Why latency changes the shape of the problem
For most of the last decade, speech-to-text progress was mainly discussed through benchmark word error rate. That number still matters, but it no longer captures the whole product problem. A transcription model that is accurate after the fact can be excellent for subtitles and useless for a live agent. A real-time model that is fast but unstable can make the agent interrupt, hallucinate intent, or miss the moment to respond.
This is why Scribe v2 and Scribe v2 Realtime are better understood as two parts of the same system-level push rather than a single leaderboard entry. The batch model pushes for the cleanest possible transcript when full context is available. The real-time model asks how much of that accuracy can survive when the system has to stream partial understanding under a human conversational latency budget. In one case the challenge is depth of context. In the other it is speed without collapse.
For RAAIS, that makes Angelos’s work a particularly good example of applied AI becoming harder as it becomes useful. Offline model quality is only the beginning. The real question is whether a research result can be made fast, stable, observable, and cheap enough to sit inside millions of interactions where people do not care about the benchmark. They care whether the agent heard them.
Angelos’s background
Angelos’s path into speech-to-text runs through systems work, which is part of what makes it interesting. He studied Software Engineering at the University of Glasgow, graduating with First Class Honours in 2020. His master’s project developed a reinforcement-learning-based scheduler for IoT networks, and before ElevenLabs he worked across cloud-native infrastructure and reliability roles at Skyscanner, Ondat, and Beacon Platform. He also contributed to Gentoo’s Portage package manager through Google Summer of Code.
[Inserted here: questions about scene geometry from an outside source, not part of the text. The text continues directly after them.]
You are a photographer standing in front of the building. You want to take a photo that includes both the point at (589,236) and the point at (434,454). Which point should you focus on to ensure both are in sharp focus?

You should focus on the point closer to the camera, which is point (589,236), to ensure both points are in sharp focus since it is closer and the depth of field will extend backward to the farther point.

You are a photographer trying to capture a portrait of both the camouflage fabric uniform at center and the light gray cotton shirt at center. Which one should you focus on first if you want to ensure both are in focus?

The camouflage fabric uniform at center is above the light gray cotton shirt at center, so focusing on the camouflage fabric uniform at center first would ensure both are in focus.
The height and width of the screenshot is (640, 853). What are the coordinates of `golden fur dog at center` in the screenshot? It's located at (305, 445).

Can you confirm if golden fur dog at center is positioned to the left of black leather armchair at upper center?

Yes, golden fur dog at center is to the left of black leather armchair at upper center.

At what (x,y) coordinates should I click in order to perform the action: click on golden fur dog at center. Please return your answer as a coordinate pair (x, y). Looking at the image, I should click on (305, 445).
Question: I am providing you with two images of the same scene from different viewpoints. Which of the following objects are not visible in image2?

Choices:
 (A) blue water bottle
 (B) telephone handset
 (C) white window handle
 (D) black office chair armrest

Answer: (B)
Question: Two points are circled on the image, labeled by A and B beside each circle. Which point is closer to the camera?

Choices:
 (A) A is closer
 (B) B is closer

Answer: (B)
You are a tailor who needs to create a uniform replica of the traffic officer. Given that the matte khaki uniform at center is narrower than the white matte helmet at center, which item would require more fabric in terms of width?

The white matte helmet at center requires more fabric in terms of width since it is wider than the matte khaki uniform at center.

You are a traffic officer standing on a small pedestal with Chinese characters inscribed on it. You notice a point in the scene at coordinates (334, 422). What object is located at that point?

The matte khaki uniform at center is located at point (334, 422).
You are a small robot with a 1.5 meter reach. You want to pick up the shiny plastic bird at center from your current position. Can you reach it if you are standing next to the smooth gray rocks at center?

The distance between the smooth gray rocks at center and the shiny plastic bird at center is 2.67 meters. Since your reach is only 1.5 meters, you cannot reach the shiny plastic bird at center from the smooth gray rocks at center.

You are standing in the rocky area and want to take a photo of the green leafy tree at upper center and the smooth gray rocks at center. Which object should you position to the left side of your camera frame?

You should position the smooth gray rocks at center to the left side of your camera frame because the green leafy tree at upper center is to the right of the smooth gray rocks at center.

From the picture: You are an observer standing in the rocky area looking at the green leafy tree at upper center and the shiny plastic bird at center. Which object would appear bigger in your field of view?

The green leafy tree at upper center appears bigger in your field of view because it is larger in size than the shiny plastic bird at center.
The audio thread appears early. In 2017, his team won the Amazon challenge at the Glasgow University hackathon with Emotionify, an app that combined facial recognition, text-to-speech, and the Spotify API to match music to a user’s mood. He later won the Goldman Sachs and IBM challenges at subsequent Glasgow hackathons, with projects involving speech recognition, text-to-speech, and custom machine-learning models.
He also keeps teaching the fundamentals. At AI Engineer Europe 2026, Angelos ran a workshop called Training an LLM from Scratch, Locally, walking engineers through the practical components of building a small language model on local hardware. That instinct - to understand the whole stack from first principles, then make it work in production - is exactly the one needed for speech-to-text now. Voice AI will not be judged by whether it can speak beautifully in a demo. It will be judged by whether it can listen accurately enough to be trusted.
Short bio
Angelos Perivolaropoulos leads research engineering for speech-to-text at ElevenLabs, where he works across Scribe v2 and Scribe v2 Realtime, the company’s high-accuracy batch transcription and low-latency streaming transcription models. His work sits at the intersection of model development, inference, and production reliability. He studied Software Engineering at the University of Glasgow, graduated with First Class Honours, and previously worked across cloud-native infrastructure and reliability roles at Skyscanner, Ondat, and Beacon Platform.